*** Opening of Information supplied ***

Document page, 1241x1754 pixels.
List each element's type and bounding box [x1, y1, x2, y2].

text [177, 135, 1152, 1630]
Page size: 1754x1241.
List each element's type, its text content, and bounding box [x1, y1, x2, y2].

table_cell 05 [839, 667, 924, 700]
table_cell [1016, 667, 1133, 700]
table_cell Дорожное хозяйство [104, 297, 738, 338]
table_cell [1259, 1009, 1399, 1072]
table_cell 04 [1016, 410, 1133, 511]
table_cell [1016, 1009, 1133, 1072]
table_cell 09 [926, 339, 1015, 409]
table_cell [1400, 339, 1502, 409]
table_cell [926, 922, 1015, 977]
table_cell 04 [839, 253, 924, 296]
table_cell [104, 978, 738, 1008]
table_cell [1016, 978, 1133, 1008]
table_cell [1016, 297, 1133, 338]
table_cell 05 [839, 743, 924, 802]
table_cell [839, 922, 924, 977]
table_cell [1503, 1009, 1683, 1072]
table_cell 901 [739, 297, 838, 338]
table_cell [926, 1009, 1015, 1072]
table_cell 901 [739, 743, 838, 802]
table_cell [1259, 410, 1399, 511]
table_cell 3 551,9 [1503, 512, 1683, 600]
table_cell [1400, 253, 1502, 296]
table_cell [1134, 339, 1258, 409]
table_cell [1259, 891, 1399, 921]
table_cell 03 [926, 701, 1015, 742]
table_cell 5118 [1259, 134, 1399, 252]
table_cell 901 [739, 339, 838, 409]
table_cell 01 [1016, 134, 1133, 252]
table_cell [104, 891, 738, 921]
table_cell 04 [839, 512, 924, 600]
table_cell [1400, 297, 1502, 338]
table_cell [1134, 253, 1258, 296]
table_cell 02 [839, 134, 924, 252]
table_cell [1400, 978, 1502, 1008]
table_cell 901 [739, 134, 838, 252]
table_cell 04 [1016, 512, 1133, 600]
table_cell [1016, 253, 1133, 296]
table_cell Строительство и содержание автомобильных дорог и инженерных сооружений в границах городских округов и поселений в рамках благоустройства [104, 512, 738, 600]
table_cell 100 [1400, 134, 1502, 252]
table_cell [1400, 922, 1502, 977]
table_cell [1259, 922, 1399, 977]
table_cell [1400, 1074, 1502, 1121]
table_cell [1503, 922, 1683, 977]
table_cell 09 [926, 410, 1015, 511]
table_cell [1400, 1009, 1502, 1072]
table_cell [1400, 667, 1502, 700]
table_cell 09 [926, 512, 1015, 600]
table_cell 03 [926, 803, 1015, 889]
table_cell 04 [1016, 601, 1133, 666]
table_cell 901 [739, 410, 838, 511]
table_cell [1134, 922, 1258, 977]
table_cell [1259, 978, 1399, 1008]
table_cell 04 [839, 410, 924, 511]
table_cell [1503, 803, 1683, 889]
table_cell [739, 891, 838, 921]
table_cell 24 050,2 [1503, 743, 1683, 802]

*** Close of Information supplied ***

* The task
The output is every entry, printed exactly as it reads.

* Task result
Document page, 1241x1754 pixels.
List each element's type and bounding box [x1, y1, x2, y2].

text [177, 135, 1152, 1630]
Page size: 1754x1241.
List each element's type, its text content, and bounding box [x1, y1, x2, y2].

table_cell 05 [839, 667, 924, 700]
table_cell [1016, 667, 1133, 700]
table_cell Дорожное хозяйство [104, 297, 738, 338]
table_cell [1259, 1009, 1399, 1072]
table_cell 04 [1016, 410, 1133, 511]
table_cell [1016, 1009, 1133, 1072]
table_cell 09 [926, 339, 1015, 409]
table_cell [1400, 339, 1502, 409]
table_cell [926, 922, 1015, 977]
table_cell 04 [839, 253, 924, 296]
table_cell [104, 978, 738, 1008]
table_cell [1016, 978, 1133, 1008]
table_cell [1016, 297, 1133, 338]
table_cell 05 [839, 743, 924, 802]
table_cell [839, 922, 924, 977]
table_cell [1503, 1009, 1683, 1072]
table_cell 901 [739, 297, 838, 338]
table_cell [926, 1009, 1015, 1072]
table_cell 901 [739, 743, 838, 802]
table_cell [1259, 410, 1399, 511]
table_cell 3 551,9 [1503, 512, 1683, 600]
table_cell [1400, 253, 1502, 296]
table_cell [1134, 339, 1258, 409]
table_cell [1259, 891, 1399, 921]
table_cell 03 [926, 701, 1015, 742]
table_cell 5118 [1259, 134, 1399, 252]
table_cell 901 [739, 339, 838, 409]
table_cell 01 [1016, 134, 1133, 252]
table_cell [104, 891, 738, 921]
table_cell 04 [839, 512, 924, 600]
table_cell [1400, 297, 1502, 338]
table_cell [1134, 253, 1258, 296]
table_cell 02 [839, 134, 924, 252]
table_cell [1400, 978, 1502, 1008]
table_cell 901 [739, 134, 838, 252]
table_cell 04 [1016, 512, 1133, 600]
table_cell [1016, 253, 1133, 296]
table_cell Строительство и содержание автомобильных дорог и инженерных сооружений в границах городских округов и поселений в рамках благоустройства [104, 512, 738, 600]
table_cell 100 [1400, 134, 1502, 252]
table_cell [1400, 922, 1502, 977]
table_cell [1259, 922, 1399, 977]
table_cell [1400, 1074, 1502, 1121]
table_cell [1503, 922, 1683, 977]
table_cell 09 [926, 410, 1015, 511]
table_cell [1400, 1009, 1502, 1072]
table_cell [1400, 667, 1502, 700]
table_cell 09 [926, 512, 1015, 600]
table_cell 03 [926, 803, 1015, 889]
table_cell 04 [1016, 601, 1133, 666]
table_cell 901 [739, 410, 838, 511]
table_cell [1134, 922, 1258, 977]
table_cell [1259, 978, 1399, 1008]
table_cell 04 [839, 410, 924, 511]
table_cell [1503, 803, 1683, 889]
table_cell [739, 891, 838, 921]
table_cell 24 050,2 [1503, 743, 1683, 802]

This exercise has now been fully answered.